*課題内容*:
後に示す女教師と同僚の話を読み、次の問いに答えてください。
1. 近所の者は、同僚を何で見分けると言われていましたか。
2. 女教師がミルクをすり替えたのは、同僚が何をしている間でしたか。
3. 女教師は最終的にどこまで逃げましたか。

*対象の文章*:
その日は長旅だったので同僚から先に休むよう促されたが、女教師には休日の間にやっておかなければならない仕事があったので、早めに処理しておこうと思い、夜中に部屋の中で作業に取り組んでいた。

すると、隣の部屋から同僚と家族の話し声が漏れてきた。なにげなく聞いていると、どうやら同僚の父が「明日、お前の友人に睡眠薬の入ったミルクを飲ませろ。もう一つはお前が飲め。お前の友人が眠ったら近所の者を集めて生贄にする」というような話をしている。また、近所の者は同僚の顔を知らないので、ネックレスとパジャマの色で見分けるとも言っていた。

この話を聞いてしまった女教師は驚いたが、冷静になって この企みから逃れる方法を考えた。そこにミルクを持った同僚がやってきて「よく眠れるように」とミルクを飲むよう促した。そこで、女教師は「あとで飲むから置いといて」と言って その場を回避し、同僚がパジャマに着替えている間にミルクをすり替えておいた。

女教師がすり替えたミルクを飲み干すと、あとから同僚が睡眠薬入りのミルクを飲んだ。2人で雑談しているうちに同僚が寝入ってしまったので、女教師は同僚からネックレスとパジャマを身に着けて、同僚には自分のものを着せて毛布を被せておいた。

その日の深夜、近所の者が部屋にやって来た。その者達は2人の姿を確認すると、同僚を鈍器のようなものでボコボコに殴り、やがて連れ去ってしまった。その後、女教師は祭りに人が集まっていくうちに同僚の家から抜け出し、隣町まで逃げて何とか難を逃れたという。

なお、この話は後に映画化されたようだ。



某ネットラジオの怪談「アスワンの黒い石」

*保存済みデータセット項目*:
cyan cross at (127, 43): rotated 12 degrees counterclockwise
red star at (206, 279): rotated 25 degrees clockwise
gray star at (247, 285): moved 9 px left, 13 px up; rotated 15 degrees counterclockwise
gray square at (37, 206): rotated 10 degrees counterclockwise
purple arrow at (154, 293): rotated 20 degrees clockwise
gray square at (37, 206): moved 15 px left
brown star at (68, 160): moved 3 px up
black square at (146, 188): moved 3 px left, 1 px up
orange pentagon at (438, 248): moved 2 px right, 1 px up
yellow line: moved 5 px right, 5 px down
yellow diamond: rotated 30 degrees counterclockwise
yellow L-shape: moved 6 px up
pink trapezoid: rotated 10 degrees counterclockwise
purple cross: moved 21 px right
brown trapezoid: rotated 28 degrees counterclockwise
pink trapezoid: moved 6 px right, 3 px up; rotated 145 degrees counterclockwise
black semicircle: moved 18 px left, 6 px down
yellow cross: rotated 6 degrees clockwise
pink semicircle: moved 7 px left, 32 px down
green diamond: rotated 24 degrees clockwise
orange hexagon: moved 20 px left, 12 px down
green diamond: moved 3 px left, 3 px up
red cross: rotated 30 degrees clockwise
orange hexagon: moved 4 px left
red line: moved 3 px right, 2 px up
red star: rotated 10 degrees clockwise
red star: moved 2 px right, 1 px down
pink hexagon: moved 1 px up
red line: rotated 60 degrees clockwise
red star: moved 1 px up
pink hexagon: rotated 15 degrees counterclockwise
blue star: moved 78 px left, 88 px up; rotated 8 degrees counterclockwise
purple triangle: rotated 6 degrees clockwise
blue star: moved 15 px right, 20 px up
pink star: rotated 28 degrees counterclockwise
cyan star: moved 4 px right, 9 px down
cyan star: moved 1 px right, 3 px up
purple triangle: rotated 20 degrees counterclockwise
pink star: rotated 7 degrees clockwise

*解答例*:
1. ネックレスとパジャマの色です。
2. 同僚がパジャマに着替えている間です。
3. 隣町までです。